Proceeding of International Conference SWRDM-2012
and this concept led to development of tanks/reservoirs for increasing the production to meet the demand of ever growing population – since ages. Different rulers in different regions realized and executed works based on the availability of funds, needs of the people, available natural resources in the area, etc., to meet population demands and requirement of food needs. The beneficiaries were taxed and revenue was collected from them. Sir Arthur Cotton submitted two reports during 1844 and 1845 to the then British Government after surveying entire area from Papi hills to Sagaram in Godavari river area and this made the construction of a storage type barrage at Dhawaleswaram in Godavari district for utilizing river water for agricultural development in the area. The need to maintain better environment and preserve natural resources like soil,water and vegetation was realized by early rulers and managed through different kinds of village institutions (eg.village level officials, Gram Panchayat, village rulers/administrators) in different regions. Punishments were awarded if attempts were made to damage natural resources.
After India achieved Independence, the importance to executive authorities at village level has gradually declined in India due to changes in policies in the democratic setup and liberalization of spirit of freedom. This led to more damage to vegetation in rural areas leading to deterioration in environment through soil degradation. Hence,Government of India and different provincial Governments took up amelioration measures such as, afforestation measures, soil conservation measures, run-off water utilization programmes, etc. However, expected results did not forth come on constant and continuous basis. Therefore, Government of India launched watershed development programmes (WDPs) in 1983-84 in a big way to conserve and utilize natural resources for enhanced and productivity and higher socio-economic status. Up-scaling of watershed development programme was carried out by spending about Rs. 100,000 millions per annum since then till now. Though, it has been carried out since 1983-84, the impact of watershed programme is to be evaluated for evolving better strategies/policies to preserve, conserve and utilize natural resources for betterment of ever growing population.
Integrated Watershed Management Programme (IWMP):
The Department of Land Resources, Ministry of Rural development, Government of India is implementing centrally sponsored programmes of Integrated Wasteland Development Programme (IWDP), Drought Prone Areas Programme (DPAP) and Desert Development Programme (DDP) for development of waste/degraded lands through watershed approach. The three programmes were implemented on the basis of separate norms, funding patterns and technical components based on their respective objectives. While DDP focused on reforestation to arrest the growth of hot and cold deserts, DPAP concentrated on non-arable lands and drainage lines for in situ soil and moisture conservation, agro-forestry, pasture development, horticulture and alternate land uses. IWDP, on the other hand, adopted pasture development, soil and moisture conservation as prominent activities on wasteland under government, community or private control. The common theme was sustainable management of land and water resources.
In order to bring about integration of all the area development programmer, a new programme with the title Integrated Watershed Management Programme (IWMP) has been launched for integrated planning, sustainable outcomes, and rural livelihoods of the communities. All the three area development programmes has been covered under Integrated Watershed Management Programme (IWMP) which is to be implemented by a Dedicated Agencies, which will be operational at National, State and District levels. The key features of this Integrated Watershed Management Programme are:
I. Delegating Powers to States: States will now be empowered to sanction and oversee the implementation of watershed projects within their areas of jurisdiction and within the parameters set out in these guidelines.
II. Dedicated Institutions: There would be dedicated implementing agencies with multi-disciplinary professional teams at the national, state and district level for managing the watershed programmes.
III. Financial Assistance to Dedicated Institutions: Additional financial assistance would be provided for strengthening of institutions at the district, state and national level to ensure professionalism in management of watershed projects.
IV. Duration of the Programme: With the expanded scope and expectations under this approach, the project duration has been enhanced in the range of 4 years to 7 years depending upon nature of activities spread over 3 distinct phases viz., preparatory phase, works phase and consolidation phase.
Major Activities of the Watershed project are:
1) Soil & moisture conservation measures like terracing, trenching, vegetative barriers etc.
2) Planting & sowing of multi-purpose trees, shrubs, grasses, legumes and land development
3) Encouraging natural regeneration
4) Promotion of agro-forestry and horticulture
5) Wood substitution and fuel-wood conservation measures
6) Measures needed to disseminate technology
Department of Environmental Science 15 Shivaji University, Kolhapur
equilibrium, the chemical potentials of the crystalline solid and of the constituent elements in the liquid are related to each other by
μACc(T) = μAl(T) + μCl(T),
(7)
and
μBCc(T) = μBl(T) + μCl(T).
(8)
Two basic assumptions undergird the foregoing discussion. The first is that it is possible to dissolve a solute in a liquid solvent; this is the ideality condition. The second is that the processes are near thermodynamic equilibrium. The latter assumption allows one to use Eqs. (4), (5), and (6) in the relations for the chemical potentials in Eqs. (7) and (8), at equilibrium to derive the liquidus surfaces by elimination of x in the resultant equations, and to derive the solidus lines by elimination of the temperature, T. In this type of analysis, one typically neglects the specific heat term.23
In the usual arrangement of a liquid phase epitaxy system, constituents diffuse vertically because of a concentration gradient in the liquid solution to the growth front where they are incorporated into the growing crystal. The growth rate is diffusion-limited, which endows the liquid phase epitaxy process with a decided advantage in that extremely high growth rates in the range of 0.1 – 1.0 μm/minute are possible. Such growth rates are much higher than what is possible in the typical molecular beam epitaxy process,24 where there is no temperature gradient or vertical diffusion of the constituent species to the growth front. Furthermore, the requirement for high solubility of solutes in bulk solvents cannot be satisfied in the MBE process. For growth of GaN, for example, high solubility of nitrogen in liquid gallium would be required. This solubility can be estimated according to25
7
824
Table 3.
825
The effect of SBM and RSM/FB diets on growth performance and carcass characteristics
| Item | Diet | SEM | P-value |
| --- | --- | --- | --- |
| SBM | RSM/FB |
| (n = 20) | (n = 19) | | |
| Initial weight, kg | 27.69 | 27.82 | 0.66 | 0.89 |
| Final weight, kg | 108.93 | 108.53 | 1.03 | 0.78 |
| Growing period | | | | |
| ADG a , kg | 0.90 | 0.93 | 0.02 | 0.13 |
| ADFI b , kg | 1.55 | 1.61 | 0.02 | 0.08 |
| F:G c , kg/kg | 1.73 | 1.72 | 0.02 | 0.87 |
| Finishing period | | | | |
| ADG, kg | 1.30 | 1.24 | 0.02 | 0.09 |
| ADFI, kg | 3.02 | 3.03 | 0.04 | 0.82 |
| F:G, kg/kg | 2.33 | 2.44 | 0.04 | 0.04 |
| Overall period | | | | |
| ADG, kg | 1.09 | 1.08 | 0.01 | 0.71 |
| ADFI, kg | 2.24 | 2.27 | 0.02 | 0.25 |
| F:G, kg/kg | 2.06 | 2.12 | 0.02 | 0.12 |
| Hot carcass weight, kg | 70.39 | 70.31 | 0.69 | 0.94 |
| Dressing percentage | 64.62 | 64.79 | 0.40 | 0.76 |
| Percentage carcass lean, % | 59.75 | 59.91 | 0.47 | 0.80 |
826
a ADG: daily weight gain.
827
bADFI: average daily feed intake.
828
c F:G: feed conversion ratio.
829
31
──────────────────────────────
Copy each line of the listing above that contains the word "period".

| Growing period | | | | |
| Finishing period | | | | |
| Overall period | | | | |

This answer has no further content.